Source data →
%%
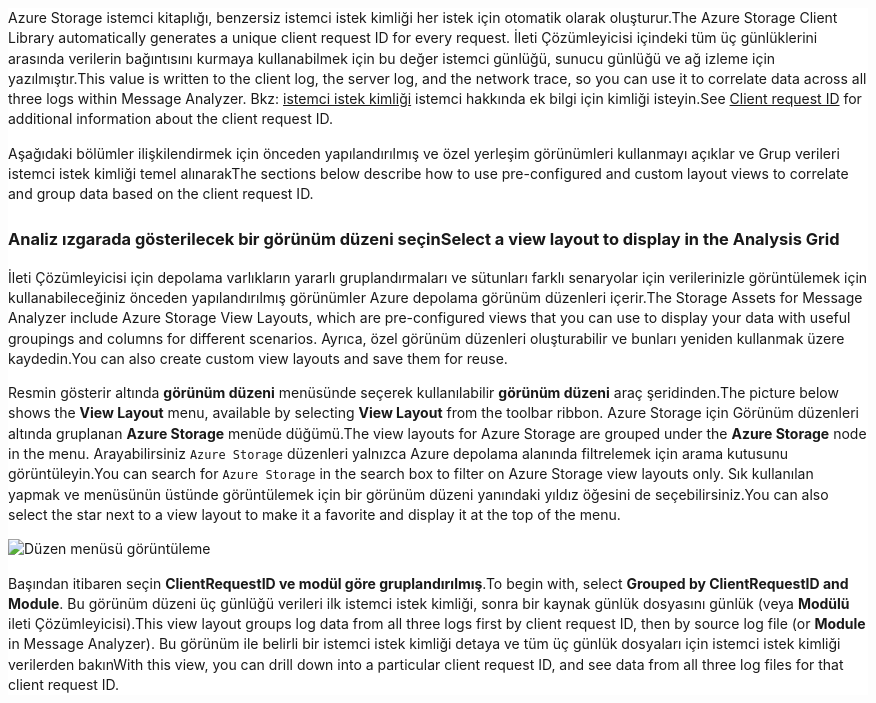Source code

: <span data-ttu-id="c7b7f-289">Azure Storage istemci kitaplığı, benzersiz istemci istek kimliği her istek için otomatik olarak oluşturur.</span><span class="sxs-lookup"><span data-stu-id="c7b7f-289">The Azure Storage Client Library automatically generates a unique client request ID for every request.</span></span> <span data-ttu-id="c7b7f-290">İleti Çözümleyicisi içindeki tüm üç günlüklerini arasında verilerin bağıntısını kurmaya kullanabilmek için bu değer istemci günlüğü, sunucu günlüğü ve ağ izleme için yazılmıştır.</span><span class="sxs-lookup"><span data-stu-id="c7b7f-290">This value is written to the client log, the server log, and the network trace, so you can use it to correlate data across all three logs within Message Analyzer.</span></span> <span data-ttu-id="c7b7f-291">Bkz: [istemci istek kimliği](storage-monitoring-diagnosing-troubleshooting.md#client-request-id) istemci hakkında ek bilgi için kimliği isteyin.</span><span class="sxs-lookup"><span data-stu-id="c7b7f-291">See [Client request ID](storage-monitoring-diagnosing-troubleshooting.md#client-request-id) for additional information about the client request ID.</span></span>

<span data-ttu-id="c7b7f-292">Aşağıdaki bölümler ilişkilendirmek için önceden yapılandırılmış ve özel yerleşim görünümleri kullanmayı açıklar ve Grup verileri istemci istek kimliği temel alınarak</span><span class="sxs-lookup"><span data-stu-id="c7b7f-292">The sections below describe how to use pre-configured and custom layout views to correlate and group data based on the client request ID.</span></span>

### <a name="select-a-view-layout-to-display-in-the-analysis-grid"></a><span data-ttu-id="c7b7f-293">Analiz ızgarada gösterilecek bir görünüm düzeni seçin</span><span class="sxs-lookup"><span data-stu-id="c7b7f-293">Select a view layout to display in the Analysis Grid</span></span>
<span data-ttu-id="c7b7f-294">İleti Çözümleyicisi için depolama varlıkların yararlı gruplandırmaları ve sütunları farklı senaryolar için verilerinizle görüntülemek için kullanabileceğiniz önceden yapılandırılmış görünümler Azure depolama görünüm düzenleri içerir.</span><span class="sxs-lookup"><span data-stu-id="c7b7f-294">The Storage Assets for Message Analyzer include Azure Storage View Layouts, which are pre-configured views that you can use to display your data with useful groupings and columns for different scenarios.</span></span> <span data-ttu-id="c7b7f-295">Ayrıca, özel görünüm düzenleri oluşturabilir ve bunları yeniden kullanmak üzere kaydedin.</span><span class="sxs-lookup"><span data-stu-id="c7b7f-295">You can also create custom view layouts and save them for reuse.</span></span>

<span data-ttu-id="c7b7f-296">Resmin gösterir altında **görünüm düzeni** menüsünde seçerek kullanılabilir **görünüm düzeni** araç şeridinden.</span><span class="sxs-lookup"><span data-stu-id="c7b7f-296">The picture below shows the **View Layout** menu, available by selecting **View Layout** from the toolbar ribbon.</span></span> <span data-ttu-id="c7b7f-297">Azure Storage için Görünüm düzenleri altında gruplanan **Azure Storage** menüde düğümü.</span><span class="sxs-lookup"><span data-stu-id="c7b7f-297">The view layouts for Azure Storage are grouped under the **Azure Storage** node in the menu.</span></span> <span data-ttu-id="c7b7f-298">Arayabilirsiniz `Azure Storage` düzenleri yalnızca Azure depolama alanında filtrelemek için arama kutusunu görüntüleyin.</span><span class="sxs-lookup"><span data-stu-id="c7b7f-298">You can search for `Azure Storage` in the search box to filter on Azure Storage view layouts only.</span></span> <span data-ttu-id="c7b7f-299">Sık kullanılan yapmak ve menüsünün üstünde görüntülemek için bir görünüm düzeni yanındaki yıldız öğesini de seçebilirsiniz.</span><span class="sxs-lookup"><span data-stu-id="c7b7f-299">You can also select the star next to a view layout to make it a favorite and display it at the top of the menu.</span></span>

![Düzen menüsü görüntüleme](./media/storage-e2e-troubleshooting/view-layout-menu.png)

<span data-ttu-id="c7b7f-301">Başından itibaren seçin **ClientRequestID ve modül göre gruplandırılmış**.</span><span class="sxs-lookup"><span data-stu-id="c7b7f-301">To begin with, select **Grouped by ClientRequestID and Module**.</span></span> <span data-ttu-id="c7b7f-302">Bu görünüm düzeni üç günlüğü verileri ilk istemci istek kimliği, sonra bir kaynak günlük dosyasını günlük (veya **Modülü** ileti Çözümleyicisi).</span><span class="sxs-lookup"><span data-stu-id="c7b7f-302">This view layout groups log data from all three logs first by client request ID, then by source log file (or **Module** in Message Analyzer).</span></span> <span data-ttu-id="c7b7f-303">Bu görünüm ile belirli bir istemci istek kimliği detaya ve tüm üç günlük dosyaları için istemci istek kimliği verilerden bakın</span><span class="sxs-lookup"><span data-stu-id="c7b7f-303">With this view, you can drill down into a particular client request ID, and see data from all three log files for that client request ID.</span></span>
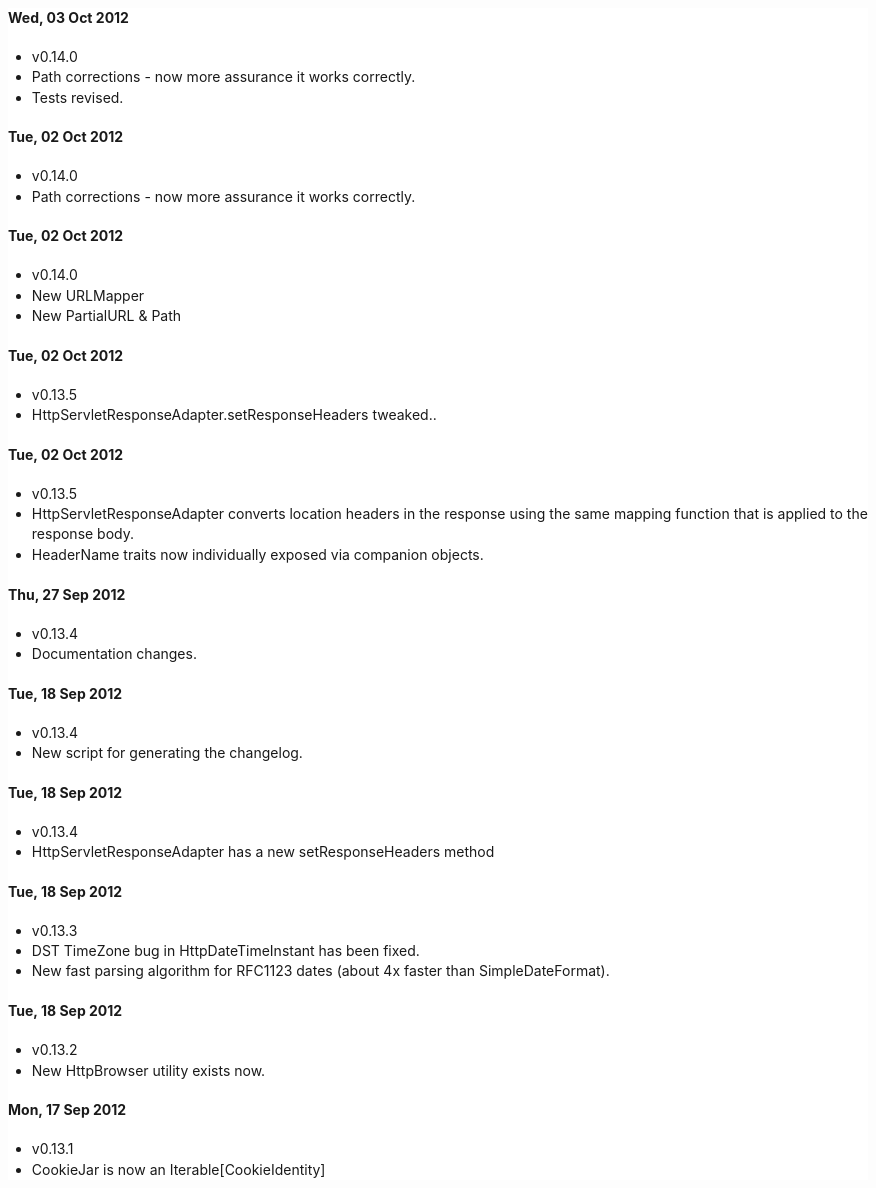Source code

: 
#### Wed, 03 Oct 2012
* v0.14.0
* Path corrections - now more assurance it works correctly.
* Tests revised.


#### Tue, 02 Oct 2012
* v0.14.0
* Path corrections - now more assurance it works correctly.


#### Tue, 02 Oct 2012
* v0.14.0
* New URLMapper
* New PartialURL & Path


#### Tue, 02 Oct 2012
* v0.13.5
* HttpServletResponseAdapter.setResponseHeaders tweaked..


#### Tue, 02 Oct 2012
* v0.13.5
* HttpServletResponseAdapter converts location headers in the response using the same mapping function that is applied to the response body.
* HeaderName traits now individually exposed via companion objects.


#### Thu, 27 Sep 2012
* v0.13.4
* Documentation changes.


#### Tue, 18 Sep 2012
* v0.13.4
* New script for generating the changelog.


#### Tue, 18 Sep 2012
* v0.13.4
* HttpServletResponseAdapter has a new setResponseHeaders method


#### Tue, 18 Sep 2012
* v0.13.3
* DST TimeZone bug in HttpDateTimeInstant has been fixed.
* New fast parsing algorithm for RFC1123 dates (about 4x faster than SimpleDateFormat).


#### Tue, 18 Sep 2012
* v0.13.2
* New HttpBrowser utility exists now.


#### Mon, 17 Sep 2012
* v0.13.1
* CookieJar is now an Iterable[CookieIdentity]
%%
Job item → Turn the stretch of the data from the line containing "#### Mon, 17 Sep 2012" through the end into a Markdown table with the columns Row and Line. Number each row and leave out blank lines.

Final answer →
| Row | Line |
|---|---|
| 1 | #### Mon, 17 Sep 2012 |
| 2 | * v0.13.1 |
| 3 | * CookieJar is now an Iterable[CookieIdentity] |